• YOUR ASSIGNMENT
Answer these questions from the excerpt about the three borders zone below.
(a) How many people did assailants kill in the March raids in Niger's Tahoua region?
(b) In which village did gunmen kill 160 people in March 2019?
(c) Which countries supply troops to the G5 Sahel force?

(EXCERPT)

Saturday’s attack occurred in the so-called “three borders zone” between Burkina Faso, Mali and Niger, which has been regularly targeted by Islamist armed groups tied to Al Qaeda, state security forces, and ethnic violence perpetrated by rival militias. In March, assailants killed 137 people in coordinated raids on villages in the southwestern Tahoua region of Niger after another attack killed at least 58 villagers in the nearby region of Tillabery.

Attacks have been on the rise ever since March 2019, when gunmen killed 160 people in the largely Fulani village of Ogossagou in the Malian region of Bankass, bordering Burkina Faso. There was widespread suspicion that French and Malian officials tacitly backed the massacre: it targeted an ethnic group in which Islamist militias have recruited more forces, and Malian officials apprehended but did not prosecute members of the militia that had carried out the massacre.

The so-called G5 Sahel force set up by France—comprising troops from Burkina Faso, Chad, Mali, Mauritania, and Niger—is participating in military operations alongside French and Malian forces.

Recently, human rights organizations have accused Burkinabè security forces of carrying out atrocities against the population in the name of counter-terrorism. According to a Human Rights Watch report last July, based on local residents’ accounts, the security forces unlawful killed several hundred men on suspicion of supporting armed Islamist groups linked to Al Qaeda.

(End EXCERPT)
(DATA)

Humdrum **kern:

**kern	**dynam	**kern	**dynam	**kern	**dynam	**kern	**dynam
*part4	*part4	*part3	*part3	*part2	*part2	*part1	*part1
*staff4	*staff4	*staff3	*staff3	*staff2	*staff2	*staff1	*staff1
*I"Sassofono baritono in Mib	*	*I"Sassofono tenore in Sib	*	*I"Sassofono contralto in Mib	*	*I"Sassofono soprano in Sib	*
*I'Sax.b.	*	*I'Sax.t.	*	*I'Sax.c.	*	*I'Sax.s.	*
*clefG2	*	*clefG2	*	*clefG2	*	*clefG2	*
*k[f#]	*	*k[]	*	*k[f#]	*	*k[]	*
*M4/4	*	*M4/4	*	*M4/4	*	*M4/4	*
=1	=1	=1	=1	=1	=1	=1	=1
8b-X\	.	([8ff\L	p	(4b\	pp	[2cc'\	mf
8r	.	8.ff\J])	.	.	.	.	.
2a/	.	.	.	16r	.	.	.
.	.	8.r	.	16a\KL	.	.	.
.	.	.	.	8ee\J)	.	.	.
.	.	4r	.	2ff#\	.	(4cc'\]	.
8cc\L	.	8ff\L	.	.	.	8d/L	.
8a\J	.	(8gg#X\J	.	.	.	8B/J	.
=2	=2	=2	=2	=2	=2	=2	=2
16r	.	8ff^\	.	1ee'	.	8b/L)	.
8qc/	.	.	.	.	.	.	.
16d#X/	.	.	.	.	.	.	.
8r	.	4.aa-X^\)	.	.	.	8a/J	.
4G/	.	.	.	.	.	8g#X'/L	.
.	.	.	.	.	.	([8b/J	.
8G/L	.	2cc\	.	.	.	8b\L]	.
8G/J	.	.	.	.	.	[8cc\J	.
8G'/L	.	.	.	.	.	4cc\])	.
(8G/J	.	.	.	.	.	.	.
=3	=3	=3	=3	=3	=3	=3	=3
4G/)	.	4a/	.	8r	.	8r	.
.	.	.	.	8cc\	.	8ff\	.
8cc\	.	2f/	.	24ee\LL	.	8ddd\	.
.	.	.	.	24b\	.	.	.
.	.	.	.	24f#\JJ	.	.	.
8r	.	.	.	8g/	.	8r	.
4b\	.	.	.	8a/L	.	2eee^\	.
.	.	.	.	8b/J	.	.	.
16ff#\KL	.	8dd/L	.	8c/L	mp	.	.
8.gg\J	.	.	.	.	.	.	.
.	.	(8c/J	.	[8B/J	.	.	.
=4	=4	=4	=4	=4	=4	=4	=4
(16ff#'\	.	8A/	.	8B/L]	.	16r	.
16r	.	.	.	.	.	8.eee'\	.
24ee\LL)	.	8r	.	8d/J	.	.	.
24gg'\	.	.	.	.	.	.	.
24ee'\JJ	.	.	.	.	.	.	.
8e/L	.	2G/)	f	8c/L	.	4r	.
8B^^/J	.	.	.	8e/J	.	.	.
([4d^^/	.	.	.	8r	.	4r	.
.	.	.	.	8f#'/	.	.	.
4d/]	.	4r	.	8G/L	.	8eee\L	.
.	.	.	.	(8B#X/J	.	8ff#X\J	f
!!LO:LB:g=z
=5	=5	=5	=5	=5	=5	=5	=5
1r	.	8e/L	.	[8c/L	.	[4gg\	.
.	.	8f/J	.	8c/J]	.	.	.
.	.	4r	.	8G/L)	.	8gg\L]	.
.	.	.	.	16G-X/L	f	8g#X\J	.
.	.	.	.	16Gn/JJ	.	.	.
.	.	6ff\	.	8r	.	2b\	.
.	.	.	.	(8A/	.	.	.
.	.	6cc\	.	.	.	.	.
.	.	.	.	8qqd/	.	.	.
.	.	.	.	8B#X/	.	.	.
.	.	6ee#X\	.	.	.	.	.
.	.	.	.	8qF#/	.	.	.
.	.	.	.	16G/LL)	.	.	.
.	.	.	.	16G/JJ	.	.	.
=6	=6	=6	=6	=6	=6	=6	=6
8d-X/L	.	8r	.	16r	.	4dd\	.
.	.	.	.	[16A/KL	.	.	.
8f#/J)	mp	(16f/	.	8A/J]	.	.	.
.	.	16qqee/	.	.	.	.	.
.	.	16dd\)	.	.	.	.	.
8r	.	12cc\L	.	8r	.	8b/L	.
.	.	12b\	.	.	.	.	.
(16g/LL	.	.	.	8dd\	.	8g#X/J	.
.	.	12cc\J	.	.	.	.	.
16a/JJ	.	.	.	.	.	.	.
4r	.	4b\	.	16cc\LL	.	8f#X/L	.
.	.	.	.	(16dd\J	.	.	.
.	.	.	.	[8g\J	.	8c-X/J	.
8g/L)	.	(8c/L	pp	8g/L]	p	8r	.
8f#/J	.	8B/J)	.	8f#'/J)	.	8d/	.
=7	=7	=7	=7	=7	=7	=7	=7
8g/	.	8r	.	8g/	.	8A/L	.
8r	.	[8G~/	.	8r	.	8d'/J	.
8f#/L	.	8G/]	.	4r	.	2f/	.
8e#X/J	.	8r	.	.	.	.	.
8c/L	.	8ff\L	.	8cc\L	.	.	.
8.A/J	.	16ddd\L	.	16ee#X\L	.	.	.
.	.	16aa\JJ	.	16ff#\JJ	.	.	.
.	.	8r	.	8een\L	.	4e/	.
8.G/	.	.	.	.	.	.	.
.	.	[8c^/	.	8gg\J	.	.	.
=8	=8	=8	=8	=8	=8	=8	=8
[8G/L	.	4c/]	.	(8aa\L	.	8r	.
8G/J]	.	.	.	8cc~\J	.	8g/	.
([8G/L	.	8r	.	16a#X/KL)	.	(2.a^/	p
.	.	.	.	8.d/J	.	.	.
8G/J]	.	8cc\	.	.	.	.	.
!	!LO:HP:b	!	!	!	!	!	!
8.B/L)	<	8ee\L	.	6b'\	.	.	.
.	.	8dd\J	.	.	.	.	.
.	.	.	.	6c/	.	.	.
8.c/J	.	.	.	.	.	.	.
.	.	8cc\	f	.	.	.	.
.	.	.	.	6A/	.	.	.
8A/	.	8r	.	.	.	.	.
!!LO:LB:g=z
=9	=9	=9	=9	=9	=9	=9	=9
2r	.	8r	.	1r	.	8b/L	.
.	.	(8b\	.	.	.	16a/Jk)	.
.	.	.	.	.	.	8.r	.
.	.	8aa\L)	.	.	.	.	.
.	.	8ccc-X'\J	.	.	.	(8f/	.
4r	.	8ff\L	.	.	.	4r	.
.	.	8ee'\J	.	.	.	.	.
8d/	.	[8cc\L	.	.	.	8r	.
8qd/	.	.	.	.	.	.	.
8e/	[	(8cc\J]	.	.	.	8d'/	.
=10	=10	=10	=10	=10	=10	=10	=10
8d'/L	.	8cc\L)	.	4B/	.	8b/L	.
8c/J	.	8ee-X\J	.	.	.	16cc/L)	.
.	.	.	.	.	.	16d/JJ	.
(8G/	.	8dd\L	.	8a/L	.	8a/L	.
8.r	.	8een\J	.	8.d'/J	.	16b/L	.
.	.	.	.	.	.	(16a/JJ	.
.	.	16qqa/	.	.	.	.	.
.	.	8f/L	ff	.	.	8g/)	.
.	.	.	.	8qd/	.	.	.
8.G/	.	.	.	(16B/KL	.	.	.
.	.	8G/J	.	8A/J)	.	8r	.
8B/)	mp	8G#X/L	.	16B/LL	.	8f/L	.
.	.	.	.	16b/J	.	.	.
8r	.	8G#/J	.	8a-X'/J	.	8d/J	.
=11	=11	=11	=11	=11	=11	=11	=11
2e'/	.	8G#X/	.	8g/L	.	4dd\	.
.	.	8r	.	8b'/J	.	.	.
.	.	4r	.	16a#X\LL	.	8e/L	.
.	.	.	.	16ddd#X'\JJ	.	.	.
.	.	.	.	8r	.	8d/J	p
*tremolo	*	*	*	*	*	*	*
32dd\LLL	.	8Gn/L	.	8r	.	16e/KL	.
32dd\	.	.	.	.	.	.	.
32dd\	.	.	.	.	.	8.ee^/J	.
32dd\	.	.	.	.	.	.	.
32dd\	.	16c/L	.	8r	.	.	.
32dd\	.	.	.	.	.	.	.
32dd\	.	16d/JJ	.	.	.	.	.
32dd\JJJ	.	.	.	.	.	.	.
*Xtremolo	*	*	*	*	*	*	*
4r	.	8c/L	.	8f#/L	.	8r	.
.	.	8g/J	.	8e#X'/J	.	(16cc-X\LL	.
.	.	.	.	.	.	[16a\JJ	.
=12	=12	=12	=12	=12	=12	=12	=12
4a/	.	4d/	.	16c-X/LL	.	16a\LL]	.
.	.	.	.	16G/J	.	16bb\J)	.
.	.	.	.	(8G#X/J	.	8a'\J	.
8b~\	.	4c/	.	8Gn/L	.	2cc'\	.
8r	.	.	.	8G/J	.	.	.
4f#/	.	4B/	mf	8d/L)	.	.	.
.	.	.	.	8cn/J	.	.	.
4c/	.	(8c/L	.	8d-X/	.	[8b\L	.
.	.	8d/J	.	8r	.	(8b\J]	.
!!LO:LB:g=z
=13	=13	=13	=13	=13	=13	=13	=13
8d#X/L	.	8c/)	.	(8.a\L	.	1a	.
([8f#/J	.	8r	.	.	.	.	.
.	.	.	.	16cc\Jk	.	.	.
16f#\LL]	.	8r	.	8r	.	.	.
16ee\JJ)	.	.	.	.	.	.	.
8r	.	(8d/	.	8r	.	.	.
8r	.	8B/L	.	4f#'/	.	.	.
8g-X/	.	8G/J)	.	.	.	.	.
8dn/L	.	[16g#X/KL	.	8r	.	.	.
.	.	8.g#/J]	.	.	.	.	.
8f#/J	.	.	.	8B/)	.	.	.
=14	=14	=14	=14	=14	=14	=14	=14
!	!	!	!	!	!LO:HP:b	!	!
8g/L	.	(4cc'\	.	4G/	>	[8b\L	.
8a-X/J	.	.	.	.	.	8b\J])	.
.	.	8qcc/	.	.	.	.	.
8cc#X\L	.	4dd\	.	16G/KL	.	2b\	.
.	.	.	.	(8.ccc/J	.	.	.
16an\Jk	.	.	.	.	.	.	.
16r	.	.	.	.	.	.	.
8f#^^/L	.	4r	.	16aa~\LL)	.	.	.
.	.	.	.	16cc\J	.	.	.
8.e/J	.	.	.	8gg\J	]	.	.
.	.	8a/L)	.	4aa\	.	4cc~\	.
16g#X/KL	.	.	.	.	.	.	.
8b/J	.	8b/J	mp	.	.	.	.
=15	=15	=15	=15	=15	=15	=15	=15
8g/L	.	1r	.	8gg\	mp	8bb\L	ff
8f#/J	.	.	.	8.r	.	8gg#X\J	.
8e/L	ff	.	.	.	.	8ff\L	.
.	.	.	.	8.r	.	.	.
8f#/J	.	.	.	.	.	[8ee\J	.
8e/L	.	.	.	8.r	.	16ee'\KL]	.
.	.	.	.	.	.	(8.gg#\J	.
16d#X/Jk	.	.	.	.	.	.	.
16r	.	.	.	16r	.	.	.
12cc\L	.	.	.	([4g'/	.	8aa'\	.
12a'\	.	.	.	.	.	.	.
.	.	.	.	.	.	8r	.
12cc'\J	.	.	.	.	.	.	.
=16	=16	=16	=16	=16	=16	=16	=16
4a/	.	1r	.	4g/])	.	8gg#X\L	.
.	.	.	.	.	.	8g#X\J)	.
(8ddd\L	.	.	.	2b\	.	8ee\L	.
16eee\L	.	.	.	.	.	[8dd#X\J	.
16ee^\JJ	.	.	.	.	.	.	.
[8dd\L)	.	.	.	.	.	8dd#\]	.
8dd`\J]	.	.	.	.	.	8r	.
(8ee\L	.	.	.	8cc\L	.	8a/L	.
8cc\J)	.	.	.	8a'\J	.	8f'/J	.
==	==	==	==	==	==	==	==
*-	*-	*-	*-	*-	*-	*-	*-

(End DATA)

• COMPLETED EXERCISE
(a) 137 people.
(b) Ogossagou, in the Malian region of Bankass.
(c) Burkina Faso, Chad, Mali, Mauritania, and Niger.